Telecoms race for expansion

Telecoms companies are trying to expand rapidly all over Europe, as they race to take advantage of deregulation of the voice …

Telecoms companies are trying to expand rapidly all over Europe, as they race to take advantage of deregulation of the voice telephony markets. But laying new networks is very expensive, so they are clamouring for access to existing infrastructures, such as railway lines, underground ducts, and microwave networks. In the rush, prime real estate is being rapidly snapped up - so much so that the European Commission has been busy ensuring fair access for all.

Like a maitre d'hotel steadfastly keeping some space at the head table, the EC is overseeing the flurry of joint venture activity between telecoms companies and public authorities, ensuring competitors are not elbowed out by exclusivity clauses.

For example, the EC's directorate general on competition, known as DGIV, last May approved the ESB/British Telecom joint venture to provide a national telecoms network built largely on top of the ESB's existing infrastructure. However, in approving the deal the Commission also denied the joint-venture company, Ocean, exclusive access to the ESB's underground ducting, overhead power lines, or microwave equipment.

According to the Commission's decision notice, just published, Ocean had sought exclusive access for an undisclosed number of years because, under Irish law, it could not buy parts of the ESB's infrastructure. It had asked the Commission to regard the exclusive access clause as a transfer of ownership, but the EC said this had "not sufficiently been justified by the parties. "The `rights of way' of third parties to lay down their own telecommunications cables could be prevented," it concluded.

READ MORE

In effect, the EC is saying public utilities, in this case the ESB, must remain free to do deals with other telecommunications companies.

Ocean was not the only company to push its luck with an exclusivity clause. Last month, the EC intervened in a deal between the French national railway authority, SNCF, and the second French telephone operator, Cegetel. While signalling its intention to approve the venture, DGIV forced the companies to drop clauses which could prevent other operators laying networks along rail lines.

Cegetel, which is jointly owned by Compagnie Generale des Eaux of France, British Telecom, Mannesmann of Germany, and SBCI of the US, is building a national telecoms infrastructure in France. It formed a joint-venture company with SNCF to develop a communications network with exclusive access to the existing SNCF fibre network and priority access to railway property for laying new fibres along railway routes.

However, the EC cried foul at the original proposals for access to railway property, insisting the railway operators must be "free to use any remaining capacity for access rights as they see fit, in particular by making it available to other operators".

A spokesman for DGIV said a similar issue had arisen in Germany, where Mannesmann and Deutsche Bahn, the railway company, also formed a joint-venture company, called Arcore. It is expected that the intervention in the French case will affect Arcore similarly.

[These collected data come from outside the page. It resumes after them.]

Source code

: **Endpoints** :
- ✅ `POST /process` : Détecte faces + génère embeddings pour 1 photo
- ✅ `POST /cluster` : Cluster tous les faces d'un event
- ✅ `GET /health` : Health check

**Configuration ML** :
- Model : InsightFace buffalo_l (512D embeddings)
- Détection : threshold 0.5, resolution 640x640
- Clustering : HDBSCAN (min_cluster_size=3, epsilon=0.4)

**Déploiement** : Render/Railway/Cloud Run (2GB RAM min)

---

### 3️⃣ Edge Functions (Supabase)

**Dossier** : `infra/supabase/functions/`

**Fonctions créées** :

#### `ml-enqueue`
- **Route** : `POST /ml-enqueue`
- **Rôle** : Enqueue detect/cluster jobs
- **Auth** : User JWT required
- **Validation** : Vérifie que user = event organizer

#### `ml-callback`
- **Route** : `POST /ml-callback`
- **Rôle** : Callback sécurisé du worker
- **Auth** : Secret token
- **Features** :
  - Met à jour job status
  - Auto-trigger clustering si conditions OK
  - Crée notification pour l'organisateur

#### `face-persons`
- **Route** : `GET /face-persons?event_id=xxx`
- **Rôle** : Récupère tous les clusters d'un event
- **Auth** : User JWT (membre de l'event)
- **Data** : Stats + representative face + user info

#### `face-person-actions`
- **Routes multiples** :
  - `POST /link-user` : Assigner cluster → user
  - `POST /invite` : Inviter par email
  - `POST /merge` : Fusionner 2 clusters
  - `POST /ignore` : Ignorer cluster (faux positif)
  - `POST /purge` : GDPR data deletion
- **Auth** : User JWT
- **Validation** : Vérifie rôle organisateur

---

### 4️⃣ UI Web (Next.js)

The DGIV spokesman said the EC regarded railway networks as particularly important infrastructures for communications network development. He said this was because countries usually only had one railway authority, which was attractive for telecoms companies as there was only a single point of contact for making deals. Furthermore, he added, railway networks usually connected the major population centres, and went right to the centres of cities, making them perfect models for telecoms and data networks.

From the telecoms companies' viewpoint, laying national fibre networks involves significant investment so they naturally want exclusive rights to head off competition.

But the EC attitude is that where public bodies have nationwide or even widespread infrastructures which are suitable for communications networks, the bodies should not be excluded from doing deals with multiple operators.

Closer to home, other prominent deals or pending deals between public infrastructure companies and telecoms-network providers have yet to come under DGIV's scrutiny.

For example, the deal between Esat Telecom and CIE has been notified to DGIV, but to date the EC body has not addressed it. The companies are hoping it will be approved, because unlike their French equivalents, they have not set up a joint venture, and CIE - under instruction from the Department of Public Enterprise - has not given Esat exclusive access.

The Irish Competition Authority has also been notified of the CIE-Esat deal, and is looking at whether to certify or license it. In the meantime, it says it has not studied the EC intervention in the SNCFCegetel deal, and has yet to evaluate whether that has any implications here.

Meanwhile, one of the few remaining public infrastructures yet to be used for communications networking - the Bord Gais Eireann network - is likely to be exploited as soon as Bord Gais Eireann and Telenor of Norway have been holding discussions.

Anyone else with national or even citywide networks of tunnels or links are likely to find themselves courted by hungry telecoms companies before too long.